**PAGE EXTRACT:**
+--

New York office of the IRS. Photo: Matthew G. Bisanz, CC BY-SA 3.0 Unported License.

Today the House Committee on Ways and Means heard from six very important witnesses. These are the leaders of groups whose Forms 1023 and 1024 the IRS toyed with in the months after Citizens United v. FEC came down. These six are the new face of the IRS scandal. They are the Thomas Beckets against Obama’s Henry II – or the IRS’ knights or barons.

Katie Pavlich at Townhall.com sums up. She quotes Karen Kenney, of the San Fernando Valley Patriots, Here’s an excerpt:

My personal favorite was question No. 33, which in relation to protests asked for a listing of our “committed violations of local ordinances, breaches of public order or arrests” then requested details on how we “conduct or promote” illegal activities. I think the IRS needs to fix its labeling machine: We’re the San Fernando Valley Patriots, not Occupy Oakland.

Kevin Kookogey, head of Linchpins for Liberty, offered this story:

In order to raise money, I filed an application with the IRS in January 2011, seeking to obtain 501(c)(3) applications annually, and prior to 2010, the average time to process an application for an organization such as mine was between two and four months. As of today I have been waiting for twenty nine months. In the interim, I lost a $30,000 launch grant from a reputable non-profit whose Executive Director advised me that he never had seen such treatment of a 501(c)(3) applicant in his 25 years of making grants. I also lost and continue to lose multiple thousands of my own money, and had to cease any further official activity to fear the IRS would target me further for harassment.

+--

**RECORDED DATA:**
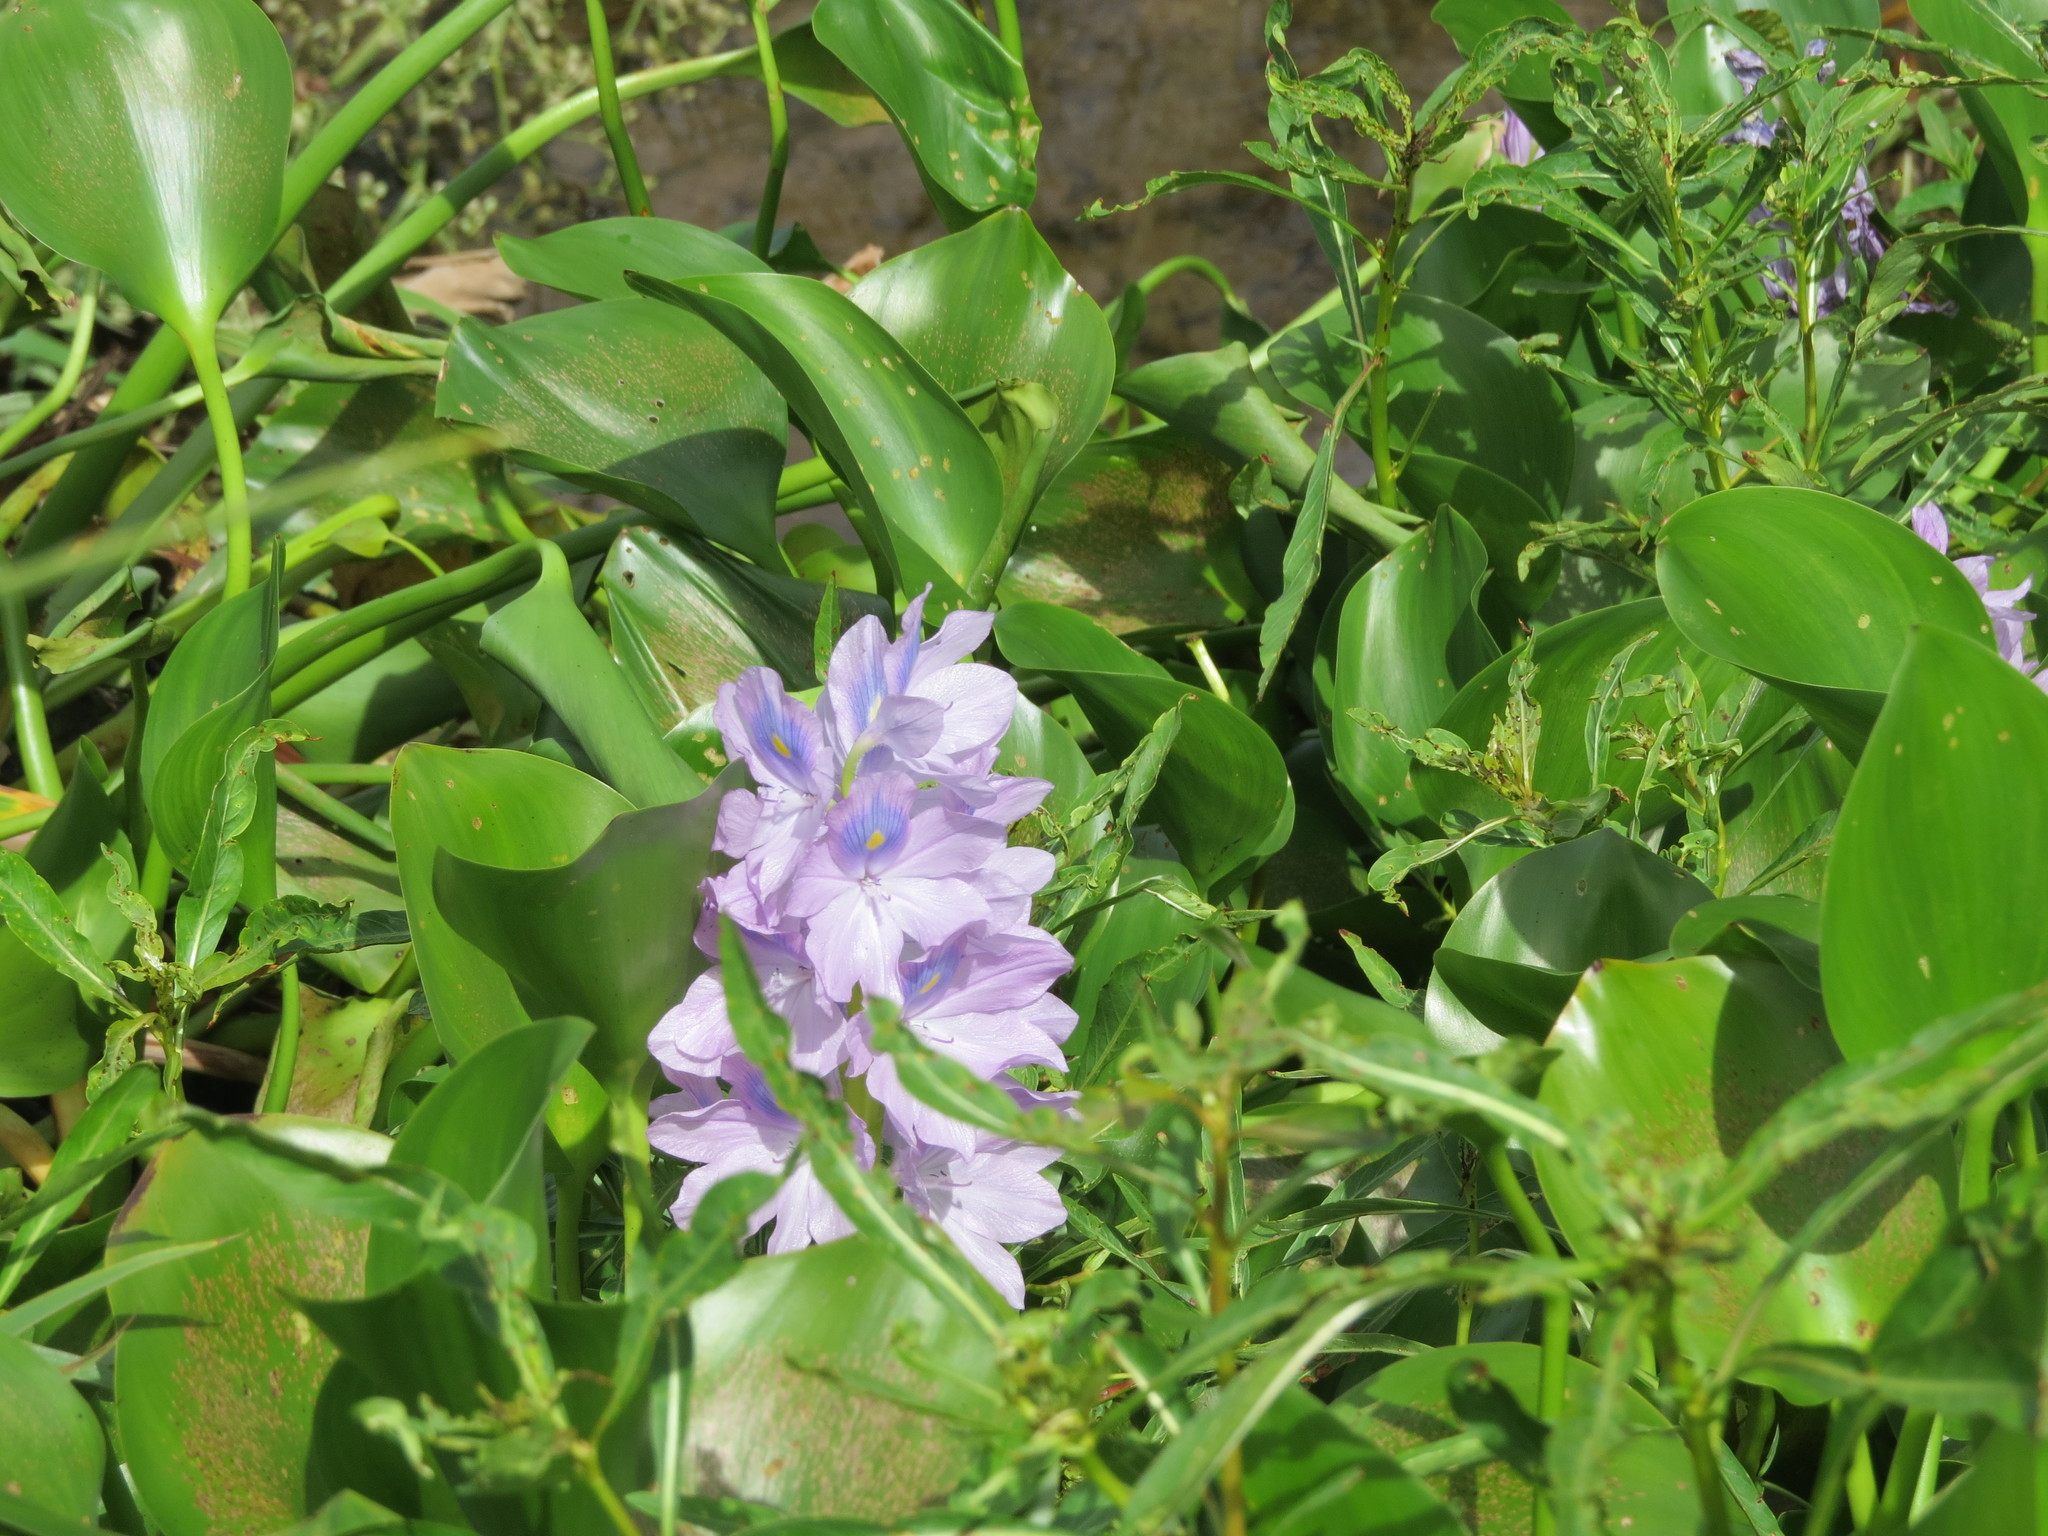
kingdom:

+--

**STATED PROBLEM 1:**
According to the IRS hearing text, which group does Kevin Kookogey head?
**STATED PROBLEM 2:**
From the IRS hearing text, reproduce the passage word for word. Begin at the words that have "Today the House" and stop after "not Occupy Oakland.".

**TASK RESULT 1:**
Linchpins for Liberty

**TASK RESULT 2:**
Today the House Committee on Ways and Means heard from six very important witnesses. These are the leaders of groups whose Forms 1023 and 1024 the IRS toyed with in the months after Citizens United v. FEC came down. These six are the new face of the IRS scandal. They are the Thomas Beckets against Obama’s Henry II – or the IRS’ knights or barons.

Katie Pavlich at Townhall.com sums up. She quotes Karen Kenney, of the San Fernando Valley Patriots, Here’s an excerpt:

My personal favorite was question No. 33, which in relation to protests asked for a listing of our “committed violations of local ordinances, breaches of public order or arrests” then requested details on how we “conduct or promote” illegal activities. I think the IRS needs to fix its labeling machine: We’re the San Fernando Valley Patriots, not Occupy Oakland.